So hatte sich nach und nach ein ausgedehntes Nah- und Fernpendlerwesen entwickelt, bei dem Tausende von Bergleuten und Industriearbeiter stundenlange Fußmärsche und später Eisenbahnfahrten auf sich nahmen, um zu ihrem Arbeitsplatz zu gelangen. Da ihr Arbeitsverdienst kaum für ein erträgliches Auskommen reichte – 1861 verdiente ein einfacher Bergmann um 150 Taler, eine Arbeiterfamilie brauchte für Wohnen, Essen, Heizen, Kleidung, Hausrat und so weiter etwa 150 bis 200 Taler – mussten die Arbeiter zu Hause in ihren Heimatdörfern daneben noch weiter Landwirtschaft betreiben. Da die Männer gewöhnlich erst am späten Samstagabend in ihre Dörfer heimkehrten, waren auf der anderen Seite Frauen und Kinder gezwungen, die Woche über die landwirtschaftlichen Arbeiten zu verrichten.

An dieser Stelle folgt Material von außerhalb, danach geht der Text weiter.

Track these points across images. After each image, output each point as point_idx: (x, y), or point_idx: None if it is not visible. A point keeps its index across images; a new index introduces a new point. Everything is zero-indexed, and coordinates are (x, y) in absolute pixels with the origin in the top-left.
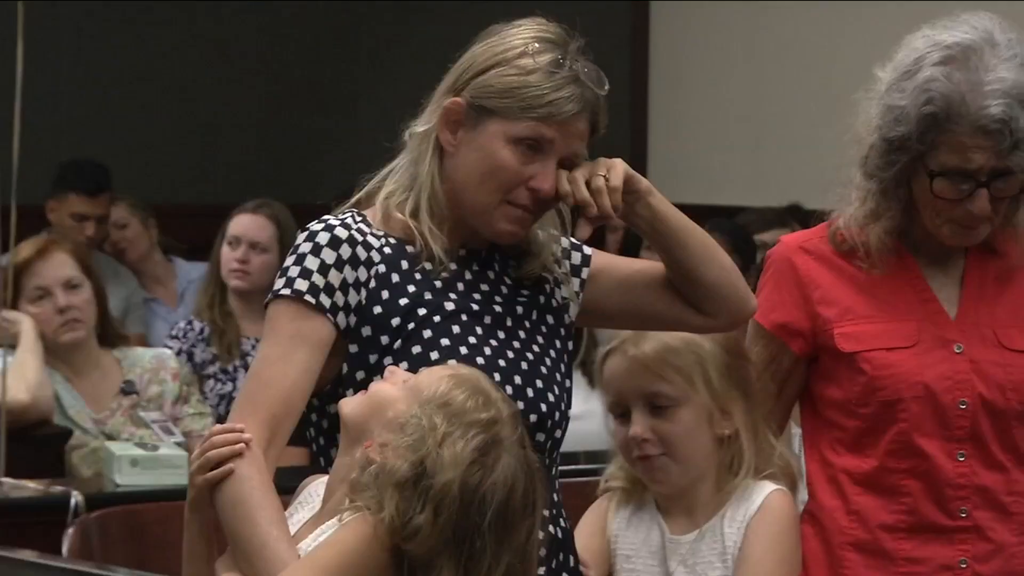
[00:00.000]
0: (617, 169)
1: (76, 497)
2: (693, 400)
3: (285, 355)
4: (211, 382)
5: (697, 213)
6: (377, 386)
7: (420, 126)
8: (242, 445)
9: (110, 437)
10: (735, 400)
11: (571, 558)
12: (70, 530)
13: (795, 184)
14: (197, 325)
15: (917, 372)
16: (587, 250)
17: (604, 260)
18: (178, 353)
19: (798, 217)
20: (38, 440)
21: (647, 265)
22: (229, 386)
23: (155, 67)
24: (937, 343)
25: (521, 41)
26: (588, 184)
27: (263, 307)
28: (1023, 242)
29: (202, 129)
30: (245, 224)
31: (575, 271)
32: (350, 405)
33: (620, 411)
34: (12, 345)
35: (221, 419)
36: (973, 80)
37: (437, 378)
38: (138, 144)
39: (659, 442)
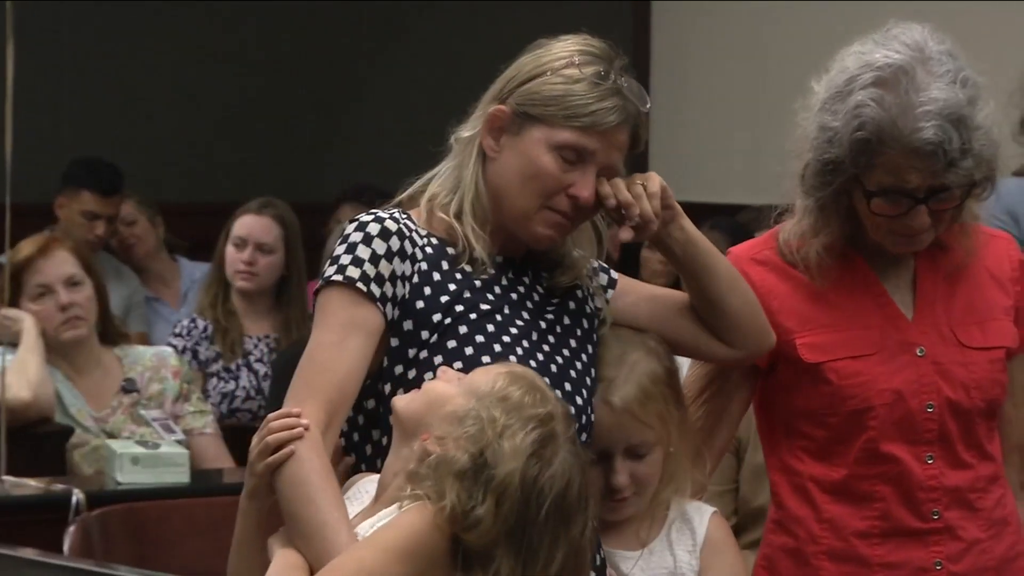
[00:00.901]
0: (653, 179)
1: (77, 495)
2: (663, 438)
3: (340, 341)
4: (214, 380)
5: (698, 211)
6: (432, 384)
7: (465, 131)
8: (301, 429)
9: (111, 435)
10: (680, 420)
11: (596, 556)
12: (71, 528)
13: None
14: (200, 323)
15: (885, 379)
16: (613, 274)
17: (629, 284)
18: (182, 351)
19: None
20: (39, 438)
21: (671, 291)
22: (232, 384)
23: (157, 65)
24: (900, 348)
25: (567, 53)
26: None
27: (266, 306)
28: (970, 237)
29: (204, 128)
30: (251, 225)
31: (603, 290)
32: (404, 401)
33: (596, 456)
34: (13, 343)
35: (223, 417)
36: (904, 103)
37: (494, 375)
38: (139, 142)
39: (633, 483)
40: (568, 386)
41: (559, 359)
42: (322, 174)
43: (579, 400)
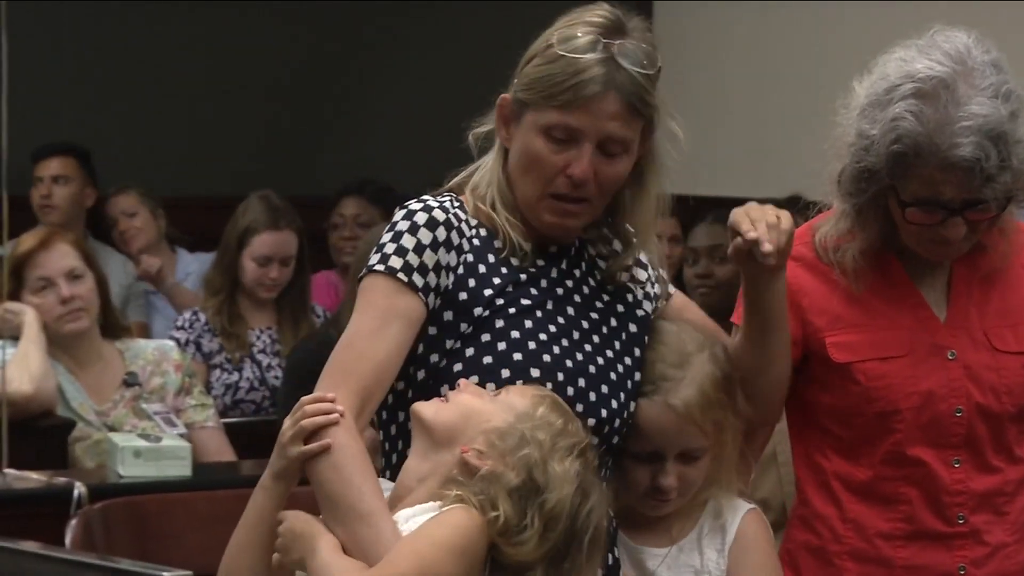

Bevor 1897 seinerzeit die Eisenbahnstrecken von Wadern über Primsweiler und Lebach ins Saarrevier beziehungsweise 1903 die Kleinbahn Merzig-Büschfeld fertiggestellt und dem Verkehr übergeben worden waren, war der Weg zur Arbeit vor allem für die Menschen aus dem Hochwald deshalb mit heute kaum vorstellbaren Mühen verbunden. Erst samstags konnten die Männer, was schon gesagt wurde, wieder nach Hause zurückkehren und mussten montags in aller Herrgottsfrühe wieder zu ihren Arbeitsplätzen aufbrechen. „Hartfüßler“ wurden sie deswegen auch genannt. Daneben gab es auch noch die Bezeichnung „Hohwäller Knubbespaller“ für diejenigen, die neben ihrer eigentlichen Arbeit auf den Gruben und Hütten Brennholz für begüterte Familien im Saargebiet an Ort und Stelle spalteten und sich so zu ihrem Lohn noch etwas hinzu verdienten.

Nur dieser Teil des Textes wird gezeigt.